Is Horses unsettling? Yes, though you would see far worse in popular horror films. I find Hostel or Saw gut-wrenching to near-unwatchable; Horses felt almost cute by comparison. It is nowhere near Argento’s classic Suspiria or Aster’s harrowing Midsommar, which deals with similar themes. The game’s pixelated censorship, silly animations, and cutting away from its worst moments comes across as coy, even camp. I suspect this is intentional: the game is in large part concerned with authoritarianism and the reproductive dynamics (in all senses) of cinema and games themselves. It is also concerned with complicity: the character’s choices to voice disgust or approval have apparently no impact on the story. Its four explicit themes—laid out in the embedded narrative of a VHS tape you must watch and decode to progress—are the repression of patriarchy, religion, chastity, and silence.
Steam has long been willing to publish works engaging with brutal dehumanization and authoritarian violence. Games like Amnesia: A Machine for Pigs or SOMA depict humans involuntarily warped, both physically and mentally, beyond recognition. Like Horses, Amnesia uses horror as a lens for the industrial revolution and the power of the wealthy. Valve’s own work has not shied away from horror; Half Life 2 is entirely about the visceral subjugation of political and bodily autonomy. Valve gave us the headcrab and the stalker—both instances of forcible objectification—and the game’s camera shies away from neither.

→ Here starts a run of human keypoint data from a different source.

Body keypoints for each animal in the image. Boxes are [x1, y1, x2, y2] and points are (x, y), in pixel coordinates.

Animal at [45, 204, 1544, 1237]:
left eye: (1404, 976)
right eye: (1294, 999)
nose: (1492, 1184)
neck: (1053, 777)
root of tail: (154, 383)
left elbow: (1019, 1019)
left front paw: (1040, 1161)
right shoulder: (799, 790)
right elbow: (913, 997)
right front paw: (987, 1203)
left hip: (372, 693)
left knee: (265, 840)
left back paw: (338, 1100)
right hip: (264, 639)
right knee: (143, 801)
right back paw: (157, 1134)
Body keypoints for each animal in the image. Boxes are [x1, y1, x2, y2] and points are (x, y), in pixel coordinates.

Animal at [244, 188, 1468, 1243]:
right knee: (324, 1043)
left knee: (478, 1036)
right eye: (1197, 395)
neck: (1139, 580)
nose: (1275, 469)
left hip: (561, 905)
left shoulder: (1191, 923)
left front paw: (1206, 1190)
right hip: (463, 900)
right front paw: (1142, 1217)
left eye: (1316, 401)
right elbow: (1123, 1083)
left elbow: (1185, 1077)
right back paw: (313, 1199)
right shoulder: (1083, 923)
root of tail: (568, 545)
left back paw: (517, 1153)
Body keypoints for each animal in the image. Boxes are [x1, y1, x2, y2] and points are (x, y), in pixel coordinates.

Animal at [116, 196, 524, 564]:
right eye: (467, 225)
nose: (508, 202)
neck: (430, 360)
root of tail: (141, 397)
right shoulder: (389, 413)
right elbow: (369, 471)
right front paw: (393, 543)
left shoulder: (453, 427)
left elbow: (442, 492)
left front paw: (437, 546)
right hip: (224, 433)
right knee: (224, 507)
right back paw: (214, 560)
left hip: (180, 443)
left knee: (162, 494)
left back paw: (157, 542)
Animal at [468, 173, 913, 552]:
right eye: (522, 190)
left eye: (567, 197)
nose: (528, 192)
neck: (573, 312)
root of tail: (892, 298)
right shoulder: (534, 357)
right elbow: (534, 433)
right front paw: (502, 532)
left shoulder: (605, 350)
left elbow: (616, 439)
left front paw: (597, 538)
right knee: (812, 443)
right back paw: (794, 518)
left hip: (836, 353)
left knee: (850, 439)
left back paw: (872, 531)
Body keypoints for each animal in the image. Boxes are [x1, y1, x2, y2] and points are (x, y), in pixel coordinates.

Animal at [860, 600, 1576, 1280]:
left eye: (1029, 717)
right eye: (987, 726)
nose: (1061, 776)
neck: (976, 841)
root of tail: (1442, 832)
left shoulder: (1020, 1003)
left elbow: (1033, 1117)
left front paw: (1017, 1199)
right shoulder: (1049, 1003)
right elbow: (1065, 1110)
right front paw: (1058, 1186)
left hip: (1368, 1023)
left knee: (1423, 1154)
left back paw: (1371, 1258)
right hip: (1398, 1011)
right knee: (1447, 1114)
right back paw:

What, then, makes Horses unpublishable? Surely not violence, or you’d have pulled half the Steam catalogue by now. It can’t be body horror: I flinched far more at Dead Space 2’s eyeball scene. Could it be nudity? Half Life 2’s stalkers are fully nude and completely uncensored; I find the image of their mutilated bodies far more visually disturbing than the titular horses. Is it sex? Steam publishes the wildly popular Cyberpunk 2077, which has no shortage of breasts, vaginas, penises, and first-person sex scenes. It also depicts rape, torture, murder, and young boys hooded, restrained, and tortured as livestock on a farm. Could Horses be at fault for flagellation? Surely not; Steam published Robert Yang’s charming Hurt Me Plenty, where players directly spank a simulated consensusal partner. Is it complicity in authoriarian abuse? Lucas Pope’s highly-regarded Papers Please, also on Steam, puts players in the increasingly disturbing role of enforcing a fascist state’s border. It too contains pixelated nudity and violence.
I love cute, safe, and friendly games; Astroneer is my jam! And as an adult, I also enjoy challenging, even harrowing narratives. For me, Horses falls somewhere in the middle—one might call it the Animal Farm of fascist horror parables. I think Steam ought to publish it, and more transgressive works as well.